Concerning the GZK cutoff: it seems to be there as predicted - seen in recent data both by HiRes (arXiv:astro-ph/0703099v1) and AUGER (arXiv:0706.2096, see Fig. 6). There will probably be more news next week from the International Cosmic Ray Conference ICRC’07 in Mexico. In the meantime, Bee at backreaction explains the GZK cutoff in detail.

It looks as if “boring” nuclear physics rules - data are consistent with interactions of cosmic ray protons with CMB photons as expected from boost invariance.

http://www.arxiv.org/PS_cache/arxiv/pdf/0705/0705.2171v1.pdf

http://www.arxiv.org/PS_cache/arxiv/pdf/0706/0706.3048v1.pdf

There are many other things, and I’ll try to post more when I get a little time.

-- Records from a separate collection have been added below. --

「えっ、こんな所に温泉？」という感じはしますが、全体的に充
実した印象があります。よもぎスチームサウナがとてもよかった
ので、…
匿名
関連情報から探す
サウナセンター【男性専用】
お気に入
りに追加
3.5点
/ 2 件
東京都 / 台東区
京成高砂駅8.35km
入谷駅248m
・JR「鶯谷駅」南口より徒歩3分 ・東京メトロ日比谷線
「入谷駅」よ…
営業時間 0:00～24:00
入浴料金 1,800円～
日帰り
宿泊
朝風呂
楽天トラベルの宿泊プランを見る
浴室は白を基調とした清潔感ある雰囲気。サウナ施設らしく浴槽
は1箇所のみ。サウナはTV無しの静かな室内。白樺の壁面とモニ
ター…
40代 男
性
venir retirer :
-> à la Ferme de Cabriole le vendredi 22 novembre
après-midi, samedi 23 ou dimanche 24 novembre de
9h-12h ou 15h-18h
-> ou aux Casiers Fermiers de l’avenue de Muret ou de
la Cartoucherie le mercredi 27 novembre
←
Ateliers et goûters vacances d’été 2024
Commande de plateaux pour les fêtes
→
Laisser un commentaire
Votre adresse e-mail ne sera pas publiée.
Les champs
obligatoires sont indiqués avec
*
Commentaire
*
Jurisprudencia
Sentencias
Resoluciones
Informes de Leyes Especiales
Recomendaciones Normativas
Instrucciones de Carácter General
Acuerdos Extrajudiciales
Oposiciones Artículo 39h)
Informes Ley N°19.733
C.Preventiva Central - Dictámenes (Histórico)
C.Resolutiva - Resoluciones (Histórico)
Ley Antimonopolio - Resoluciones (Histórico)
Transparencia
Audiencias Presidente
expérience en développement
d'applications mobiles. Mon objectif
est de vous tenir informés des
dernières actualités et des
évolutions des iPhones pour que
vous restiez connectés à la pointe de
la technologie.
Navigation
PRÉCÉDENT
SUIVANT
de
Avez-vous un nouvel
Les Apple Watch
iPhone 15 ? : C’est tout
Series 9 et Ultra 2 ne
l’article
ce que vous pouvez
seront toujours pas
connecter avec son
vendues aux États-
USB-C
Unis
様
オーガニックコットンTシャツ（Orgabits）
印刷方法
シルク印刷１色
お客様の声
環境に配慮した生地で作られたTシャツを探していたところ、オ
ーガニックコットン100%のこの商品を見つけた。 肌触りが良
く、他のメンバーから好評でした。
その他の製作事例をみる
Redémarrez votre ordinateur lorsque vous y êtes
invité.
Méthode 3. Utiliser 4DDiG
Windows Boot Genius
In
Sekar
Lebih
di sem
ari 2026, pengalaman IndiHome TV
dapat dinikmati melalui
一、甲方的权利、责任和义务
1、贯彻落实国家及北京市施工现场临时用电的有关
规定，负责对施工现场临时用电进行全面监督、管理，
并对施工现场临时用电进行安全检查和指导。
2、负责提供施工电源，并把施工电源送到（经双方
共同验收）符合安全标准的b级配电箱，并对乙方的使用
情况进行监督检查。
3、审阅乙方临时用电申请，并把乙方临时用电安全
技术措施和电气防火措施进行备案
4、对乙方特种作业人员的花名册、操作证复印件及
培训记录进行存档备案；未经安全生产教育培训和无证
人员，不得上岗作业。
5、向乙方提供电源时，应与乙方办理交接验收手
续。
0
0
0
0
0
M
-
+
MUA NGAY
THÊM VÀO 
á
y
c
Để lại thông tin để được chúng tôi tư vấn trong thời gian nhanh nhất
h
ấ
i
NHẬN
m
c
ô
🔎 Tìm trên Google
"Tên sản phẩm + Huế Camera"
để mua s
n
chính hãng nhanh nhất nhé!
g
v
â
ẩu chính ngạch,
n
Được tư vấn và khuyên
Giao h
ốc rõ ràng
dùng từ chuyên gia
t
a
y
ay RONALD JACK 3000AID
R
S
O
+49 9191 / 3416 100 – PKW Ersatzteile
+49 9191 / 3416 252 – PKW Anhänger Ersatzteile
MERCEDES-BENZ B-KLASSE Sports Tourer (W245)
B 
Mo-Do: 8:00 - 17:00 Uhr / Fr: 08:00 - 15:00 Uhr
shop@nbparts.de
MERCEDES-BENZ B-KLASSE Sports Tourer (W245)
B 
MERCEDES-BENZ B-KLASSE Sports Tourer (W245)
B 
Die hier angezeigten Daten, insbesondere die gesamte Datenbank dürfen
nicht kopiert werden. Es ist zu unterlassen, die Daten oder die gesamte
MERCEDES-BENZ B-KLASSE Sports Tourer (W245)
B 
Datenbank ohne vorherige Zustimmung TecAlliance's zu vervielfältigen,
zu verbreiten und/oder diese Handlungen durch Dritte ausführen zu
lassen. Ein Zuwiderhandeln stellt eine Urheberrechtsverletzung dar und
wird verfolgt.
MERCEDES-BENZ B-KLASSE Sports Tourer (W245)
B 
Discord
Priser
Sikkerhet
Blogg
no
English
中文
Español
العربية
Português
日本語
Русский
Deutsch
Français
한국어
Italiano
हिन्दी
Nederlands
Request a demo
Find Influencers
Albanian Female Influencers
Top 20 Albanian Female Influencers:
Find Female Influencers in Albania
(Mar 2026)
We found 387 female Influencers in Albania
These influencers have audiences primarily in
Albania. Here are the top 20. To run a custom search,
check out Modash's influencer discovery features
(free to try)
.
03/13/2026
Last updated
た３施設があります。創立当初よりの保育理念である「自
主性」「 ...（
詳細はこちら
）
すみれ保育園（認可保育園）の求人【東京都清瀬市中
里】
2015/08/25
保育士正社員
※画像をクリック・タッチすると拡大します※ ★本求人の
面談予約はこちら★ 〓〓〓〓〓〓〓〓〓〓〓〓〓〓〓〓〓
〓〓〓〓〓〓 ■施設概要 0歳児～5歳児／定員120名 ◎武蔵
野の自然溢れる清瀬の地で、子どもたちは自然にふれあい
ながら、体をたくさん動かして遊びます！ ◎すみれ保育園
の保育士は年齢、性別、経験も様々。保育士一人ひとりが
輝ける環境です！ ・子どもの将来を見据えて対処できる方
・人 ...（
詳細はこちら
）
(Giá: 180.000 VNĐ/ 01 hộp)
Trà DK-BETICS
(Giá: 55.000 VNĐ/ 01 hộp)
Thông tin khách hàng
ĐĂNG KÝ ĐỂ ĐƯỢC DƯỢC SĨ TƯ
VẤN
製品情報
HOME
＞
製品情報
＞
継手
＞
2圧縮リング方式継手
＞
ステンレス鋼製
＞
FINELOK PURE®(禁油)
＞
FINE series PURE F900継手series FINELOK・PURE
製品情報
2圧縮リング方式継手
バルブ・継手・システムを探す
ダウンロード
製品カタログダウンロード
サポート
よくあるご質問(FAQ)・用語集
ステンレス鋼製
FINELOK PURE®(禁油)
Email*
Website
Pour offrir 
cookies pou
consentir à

http://en.wikipedia.org/wiki/Left-right_symmetry

Regarding the rest of your post, it really doesn’t make much sense to me.

This approach has many problems both in methodology and in checking it. 1) It assumes the Standard Model is totally correct at low energies and it assumes that forces do unify at very high energy. 2) It doesn’t make immediate predictions or post-dictions of the strength of gravity, cosmological effects, etc., that can validate the approach. 3) It doesn’t actually seem to make any long-term checkable predictions that are useful. 4) It doesn’t seem to make things simpler with regard to the Higgs field or the masses of different fundamental particles, which is the cause of most of the adjustable parameters in the existing Standard Model. 5) It doesn’t seem to help resolve existing problems in physics or to point in the direction of simple mechanisms to improve understanding. 6) It doesn’t get rid of U(1) at low energy, since U(1) emerges at low energy as a result of the symmetry breaking they are assuming. 7) It’s a theory built on speculation instead of on empirial observations.

SU(2) does have several advantages in describing leptons as doublets: pair production produces lepton-antilepton pairs. A conversion of 100% of positrons into upquarks and 50% of electrons into downquarks in the big bang would explain the alleged lack of anti-matter in the universe: it’s locked up by quark confinement in nucleons (the universe is mainly hydrogen, an electron, downqrark, and two upquarks). One simple mechanism based entirely on mainstream QFT is that the electric field of the core of a lepton is shielded by the polarization of pairs of virtual fermions around it. The virtual fermion pair production is, Schwinger showed, a result of the electric field of the electron core which extends out to about 1 fm radius where the electric field is above the threshold of 1.3*10^18 v/m required for pair-production. If at high energy in the big bang (very early times), N electrons were crowded together in a small space (against the Pauli exclusion principle), the polarization of the vacuum would be stronger, so the shielding factor due to the vacuum would be N times bigger. Thus, 3 electrons crowded together in a tiny space would still only give an overall electric charge of e; the contribution from each electron would be e/3 due to the extra shielding by the stronger polarized vacuum. This is just a simple heuristic mechanism for fractional charges. The energy conservation issue then comes to the fore: what happens to the 2/3rds of the electric charge energy (that is now being shielded by the stronger, shared vacuum polarization around the triplet)? Clearly, that energy is stopped at very short distances by the vacuum and used to produce loops of virtual particles which mediate short-range interactions. To avoid violating the Pauli exclusion principle (which would prevent a triplet of three identical quarks, since there are only two spin states available), colour charge must appear. This suggests that ‘unification’ of all forces doesn’t occur at very high energy: the colour charge is powered by short-range vacuum loop effects and decreases towards zero when you are close enough to the particle core that there is no room for the vacuum to polarize (i.e. no space for virtual fermion pairs to move apart along the lines of the radial electric field).

About chirality: it’s the discussion from Diogenes (#24) in “MiniBooNE Neutrino Result - Guest Blog from Heather Ray” that I didn’t get, but thanks for other background info:

You are completely correct, and this effect is included in the theory of neutrino masses as appears in standard texts. The projection of the neutrino spin along its direction of motion is it’s “helicity”. There is another measure of the “handedness” of a relativistic spin one half-particle called “chirality” that is easily defined in terms of the matrices appearing in the Dirac equation, and this measure does NOT depend on the reference frame in which you observe the particle. For massless particles these measures of “handedness” agree, but for massive particles they can disagree for exactly the reason you describe, ie. by moving past the particle you can reverse it’s direction of motion, hence it’s apparent helicity.

I don’t get the difference here, and which corresponds to plain “angular momentum”?